- Aim of the exercise
Write out the material word for word, starting at its very first line and ending with the line that contains "crop and rotate: top 4.821%, bottom 29.389%".

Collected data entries
==============================

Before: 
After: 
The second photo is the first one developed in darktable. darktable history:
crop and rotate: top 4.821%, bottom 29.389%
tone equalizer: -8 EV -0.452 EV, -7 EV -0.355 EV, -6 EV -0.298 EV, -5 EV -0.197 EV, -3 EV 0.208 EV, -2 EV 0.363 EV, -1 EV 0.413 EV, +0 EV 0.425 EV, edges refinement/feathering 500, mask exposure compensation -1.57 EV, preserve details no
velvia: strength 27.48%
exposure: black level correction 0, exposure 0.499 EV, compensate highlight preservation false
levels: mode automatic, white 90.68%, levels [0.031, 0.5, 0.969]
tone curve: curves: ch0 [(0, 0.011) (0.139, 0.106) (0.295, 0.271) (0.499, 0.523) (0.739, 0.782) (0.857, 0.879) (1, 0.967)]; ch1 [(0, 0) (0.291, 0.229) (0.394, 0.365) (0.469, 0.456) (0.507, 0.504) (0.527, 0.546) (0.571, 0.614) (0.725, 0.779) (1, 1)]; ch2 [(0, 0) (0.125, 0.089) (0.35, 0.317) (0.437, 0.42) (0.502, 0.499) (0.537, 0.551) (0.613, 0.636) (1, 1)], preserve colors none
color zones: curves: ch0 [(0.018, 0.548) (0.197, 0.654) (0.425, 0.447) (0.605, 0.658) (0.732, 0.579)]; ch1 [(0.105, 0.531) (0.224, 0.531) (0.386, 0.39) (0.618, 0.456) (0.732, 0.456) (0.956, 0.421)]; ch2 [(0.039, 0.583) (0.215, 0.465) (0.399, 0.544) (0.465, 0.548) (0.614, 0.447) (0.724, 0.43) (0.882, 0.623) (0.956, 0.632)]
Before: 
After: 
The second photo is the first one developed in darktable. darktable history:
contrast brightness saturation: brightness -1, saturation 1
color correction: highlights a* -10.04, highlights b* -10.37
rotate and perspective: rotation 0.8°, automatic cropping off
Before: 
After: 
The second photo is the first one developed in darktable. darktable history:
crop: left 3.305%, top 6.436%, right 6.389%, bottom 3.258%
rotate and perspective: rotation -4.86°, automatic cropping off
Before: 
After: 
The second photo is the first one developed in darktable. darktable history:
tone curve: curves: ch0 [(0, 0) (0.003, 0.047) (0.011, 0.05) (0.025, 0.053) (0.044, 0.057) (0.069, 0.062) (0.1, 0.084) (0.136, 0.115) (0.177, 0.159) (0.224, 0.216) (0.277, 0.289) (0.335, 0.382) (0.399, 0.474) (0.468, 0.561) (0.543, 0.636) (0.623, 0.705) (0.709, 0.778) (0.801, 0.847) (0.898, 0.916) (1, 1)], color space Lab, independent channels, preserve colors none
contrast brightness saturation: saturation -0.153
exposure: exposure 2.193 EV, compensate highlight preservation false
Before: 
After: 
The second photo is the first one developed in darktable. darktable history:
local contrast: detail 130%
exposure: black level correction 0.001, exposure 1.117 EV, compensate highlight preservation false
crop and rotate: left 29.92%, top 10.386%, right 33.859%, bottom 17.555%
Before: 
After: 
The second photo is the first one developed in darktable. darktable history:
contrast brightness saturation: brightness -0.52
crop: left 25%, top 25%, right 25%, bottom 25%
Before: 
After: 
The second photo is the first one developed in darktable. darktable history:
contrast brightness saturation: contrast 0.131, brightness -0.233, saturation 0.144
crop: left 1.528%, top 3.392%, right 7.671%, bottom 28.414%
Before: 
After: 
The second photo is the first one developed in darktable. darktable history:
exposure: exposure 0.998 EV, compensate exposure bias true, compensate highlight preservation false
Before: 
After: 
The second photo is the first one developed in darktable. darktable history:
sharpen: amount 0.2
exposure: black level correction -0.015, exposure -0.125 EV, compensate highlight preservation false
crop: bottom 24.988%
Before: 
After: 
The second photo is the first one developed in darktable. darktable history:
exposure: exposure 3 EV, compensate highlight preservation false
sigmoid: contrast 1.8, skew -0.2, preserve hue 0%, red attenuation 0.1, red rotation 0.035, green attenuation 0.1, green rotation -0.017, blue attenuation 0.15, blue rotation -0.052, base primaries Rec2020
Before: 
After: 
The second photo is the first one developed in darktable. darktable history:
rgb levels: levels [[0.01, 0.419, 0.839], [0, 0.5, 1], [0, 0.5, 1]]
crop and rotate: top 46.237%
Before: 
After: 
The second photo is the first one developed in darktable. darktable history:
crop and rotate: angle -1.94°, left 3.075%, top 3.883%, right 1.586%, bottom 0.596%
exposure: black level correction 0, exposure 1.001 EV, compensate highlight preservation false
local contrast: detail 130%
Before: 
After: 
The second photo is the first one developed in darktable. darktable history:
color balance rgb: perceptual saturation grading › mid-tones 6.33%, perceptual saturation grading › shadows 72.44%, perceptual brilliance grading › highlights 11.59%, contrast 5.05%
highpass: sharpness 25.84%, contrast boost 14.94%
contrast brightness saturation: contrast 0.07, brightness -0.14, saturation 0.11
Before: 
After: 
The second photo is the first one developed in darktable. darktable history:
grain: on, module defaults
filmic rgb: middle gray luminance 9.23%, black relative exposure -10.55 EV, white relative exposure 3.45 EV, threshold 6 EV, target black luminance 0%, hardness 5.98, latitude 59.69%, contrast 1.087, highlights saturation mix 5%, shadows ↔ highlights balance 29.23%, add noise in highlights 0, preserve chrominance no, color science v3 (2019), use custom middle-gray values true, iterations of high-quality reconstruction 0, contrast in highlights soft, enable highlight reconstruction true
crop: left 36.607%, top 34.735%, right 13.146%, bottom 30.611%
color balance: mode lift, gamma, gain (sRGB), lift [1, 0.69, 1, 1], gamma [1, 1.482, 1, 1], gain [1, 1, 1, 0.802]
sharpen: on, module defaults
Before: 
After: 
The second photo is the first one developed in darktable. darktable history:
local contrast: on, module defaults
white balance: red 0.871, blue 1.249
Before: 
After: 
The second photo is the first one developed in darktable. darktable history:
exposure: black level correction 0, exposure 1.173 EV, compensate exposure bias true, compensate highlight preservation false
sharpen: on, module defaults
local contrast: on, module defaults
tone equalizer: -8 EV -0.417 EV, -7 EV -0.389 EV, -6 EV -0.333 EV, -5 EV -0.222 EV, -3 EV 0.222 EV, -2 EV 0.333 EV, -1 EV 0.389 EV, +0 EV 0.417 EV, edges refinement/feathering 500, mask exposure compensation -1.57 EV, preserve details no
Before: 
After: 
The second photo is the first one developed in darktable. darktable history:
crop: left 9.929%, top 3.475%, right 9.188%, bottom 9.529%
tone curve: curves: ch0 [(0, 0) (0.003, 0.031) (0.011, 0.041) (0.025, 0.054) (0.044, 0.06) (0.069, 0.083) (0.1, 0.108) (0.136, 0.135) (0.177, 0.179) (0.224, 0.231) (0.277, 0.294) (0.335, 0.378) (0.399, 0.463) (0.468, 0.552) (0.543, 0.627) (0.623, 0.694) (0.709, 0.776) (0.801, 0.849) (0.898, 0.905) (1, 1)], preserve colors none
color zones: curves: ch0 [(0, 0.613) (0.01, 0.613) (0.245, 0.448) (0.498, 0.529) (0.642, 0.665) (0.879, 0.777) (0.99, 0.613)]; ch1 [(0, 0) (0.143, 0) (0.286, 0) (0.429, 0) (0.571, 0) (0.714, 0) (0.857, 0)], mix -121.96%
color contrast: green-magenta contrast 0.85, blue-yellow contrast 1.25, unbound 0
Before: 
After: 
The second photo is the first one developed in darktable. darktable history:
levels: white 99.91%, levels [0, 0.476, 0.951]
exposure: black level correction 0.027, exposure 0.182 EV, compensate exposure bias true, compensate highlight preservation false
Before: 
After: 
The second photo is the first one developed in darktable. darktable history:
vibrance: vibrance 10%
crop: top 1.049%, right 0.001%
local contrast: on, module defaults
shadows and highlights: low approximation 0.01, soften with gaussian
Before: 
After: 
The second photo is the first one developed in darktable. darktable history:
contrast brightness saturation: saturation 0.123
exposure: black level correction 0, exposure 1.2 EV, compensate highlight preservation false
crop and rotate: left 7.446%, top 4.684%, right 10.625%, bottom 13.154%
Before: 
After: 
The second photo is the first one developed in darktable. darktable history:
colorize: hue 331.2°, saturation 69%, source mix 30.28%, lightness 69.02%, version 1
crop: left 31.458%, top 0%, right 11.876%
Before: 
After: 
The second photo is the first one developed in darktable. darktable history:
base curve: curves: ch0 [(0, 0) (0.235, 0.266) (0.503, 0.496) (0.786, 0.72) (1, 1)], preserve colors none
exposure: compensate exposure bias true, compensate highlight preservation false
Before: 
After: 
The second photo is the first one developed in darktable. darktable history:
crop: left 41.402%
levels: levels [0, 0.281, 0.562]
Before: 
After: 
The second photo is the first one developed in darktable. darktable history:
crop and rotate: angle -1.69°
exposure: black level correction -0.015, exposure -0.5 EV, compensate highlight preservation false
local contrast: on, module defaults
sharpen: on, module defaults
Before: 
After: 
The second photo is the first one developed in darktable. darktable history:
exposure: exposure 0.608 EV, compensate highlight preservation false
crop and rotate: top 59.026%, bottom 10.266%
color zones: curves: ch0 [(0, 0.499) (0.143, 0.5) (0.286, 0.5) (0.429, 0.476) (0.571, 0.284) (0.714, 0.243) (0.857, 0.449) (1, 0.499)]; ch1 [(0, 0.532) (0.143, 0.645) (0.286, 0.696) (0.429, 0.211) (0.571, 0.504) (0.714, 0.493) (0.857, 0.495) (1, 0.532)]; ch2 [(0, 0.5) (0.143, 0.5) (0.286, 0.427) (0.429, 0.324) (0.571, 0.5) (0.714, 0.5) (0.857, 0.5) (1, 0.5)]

==============================

- Answer to this task
Before: 
After: 
The second photo is the first one developed in darktable. darktable history:
crop and rotate: top 4.821%, bottom 29.389%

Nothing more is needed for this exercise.